### DIRECTIVE:
The expected result is the full set of records, copied precisely, with images dropped.

### EXTRACTED ENTRIES:

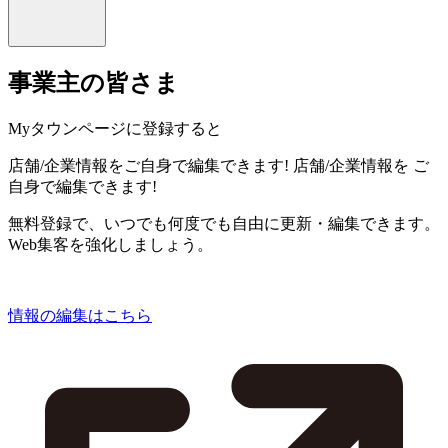
事業主の皆さま
Myタウンページに登録すると
店舗/企業情報をご自身で編集できます!
店舗/企業情報を
ご
自身で編集できます!
無料登録で、いつでも何度でも自由に更新・編集できます。
Web集客を強化しましょう。
情報の編集はこちら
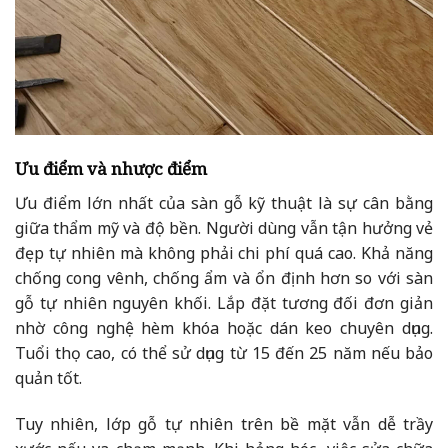
Ưu điểm và nhược điểm
Ưu điểm lớn nhất của sàn gỗ kỹ thuật là sự cân bằng
giữa thẩm mỹ và độ bền. Người dùng vẫn tận hưởng vẻ
đẹp tự nhiên mà không phải chi phí quá cao. Khả năng
chống cong vênh, chống ẩm và ổn định hơn so với sàn
gỗ tự nhiên nguyên khối. Lắp đặt tương đối đơn giản
nhờ công nghệ hèm khóa hoặc dán keo chuyên dụng.
Tuổi thọ cao, có thể sử dụng từ 15 đến 25 năm nếu bảo
quản tốt.
Tuy nhiên, lớp gỗ tự nhiên trên bề mặt vẫn dễ trầy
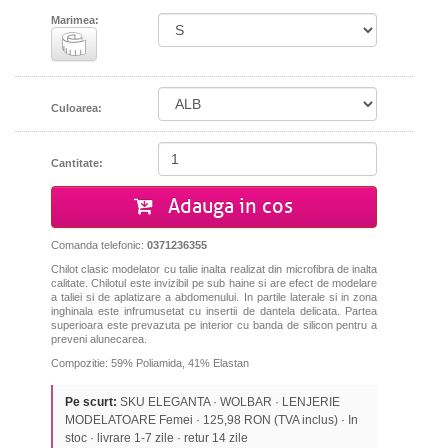
Marimea:
Culoarea:
Cantitate:
Adauga in cos
Comanda telefonic:
0371236355
Chilot clasic modelator cu talie inalta realizat
din microfibra de inalta
calitate
. Chilotul este invizibil pe sub haine si are efect de modelare
a taliei si de aplatizare a abdomenului. In partile laterale si in zona
inghinala este infrumusetat cu insertii de dantela delicata. Partea
superioara este prevazuta pe interior cu banda de silicon pentru a
preveni alunecarea.
Compozitie: 59% Poliamida, 41% Elastan
Pe scurt:
SKU ELEGANTA · WOLBAR · LENJERIE
MODELATOARE Femei · 125,98 RON (TVA inclus) · In
stoc · livrare 1-7 zile · retur 14 zile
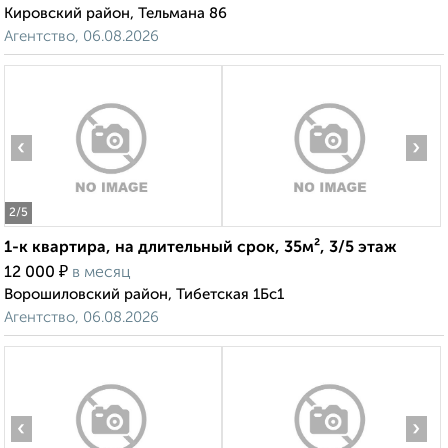
Кировский район, Тельмана 86
Агентство, 06.08.2026
‹
›
2
/5
1-к квартира, на длительный срок, 35м², 3/5 этаж
₽
12 000
в месяц
Ворошиловский район, Тибетская 1Бс1
Агентство, 06.08.2026
‹
›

### RESPONSE BOX:
事業主の皆さま
Myタウンページに登録すると
店舗/企業情報をご自身で編集できます!
店舗/企業情報を
ご
自身で編集できます!
無料登録で、いつでも何度でも自由に更新・編集できます。
Web集客を強化しましょう。
情報の編集はこちら
Ưu điểm và nhược điểm
Ưu điểm lớn nhất của sàn gỗ kỹ thuật là sự cân bằng
giữa thẩm mỹ và độ bền. Người dùng vẫn tận hưởng vẻ
đẹp tự nhiên mà không phải chi phí quá cao. Khả năng
chống cong vênh, chống ẩm và ổn định hơn so với sàn
gỗ tự nhiên nguyên khối. Lắp đặt tương đối đơn giản
nhờ công nghệ hèm khóa hoặc dán keo chuyên dụng.
Tuổi thọ cao, có thể sử dụng từ 15 đến 25 năm nếu bảo
quản tốt.
Tuy nhiên, lớp gỗ tự nhiên trên bề mặt vẫn dễ trầy
Marimea:
Culoarea:
Cantitate:
Adauga in cos
Comanda telefonic:
0371236355
Chilot clasic modelator cu talie inalta realizat
din microfibra de inalta
calitate
. Chilotul este invizibil pe sub haine si are efect de modelare
a taliei si de aplatizare a abdomenului. In partile laterale si in zona
inghinala este infrumusetat cu insertii de dantela delicata. Partea
superioara este prevazuta pe interior cu banda de silicon pentru a
preveni alunecarea.
Compozitie: 59% Poliamida, 41% Elastan
Pe scurt:
SKU ELEGANTA · WOLBAR · LENJERIE
MODELATOARE Femei · 125,98 RON (TVA inclus) · In
stoc · livrare 1-7 zile · retur 14 zile
Кировский район, Тельмана 86
Агентство, 06.08.2026
‹
›
2
/5
1-к квартира, на длительный срок, 35м², 3/5 этаж
₽
12 000
в месяц
Ворошиловский район, Тибетская 1Бс1
Агентство, 06.08.2026
‹
›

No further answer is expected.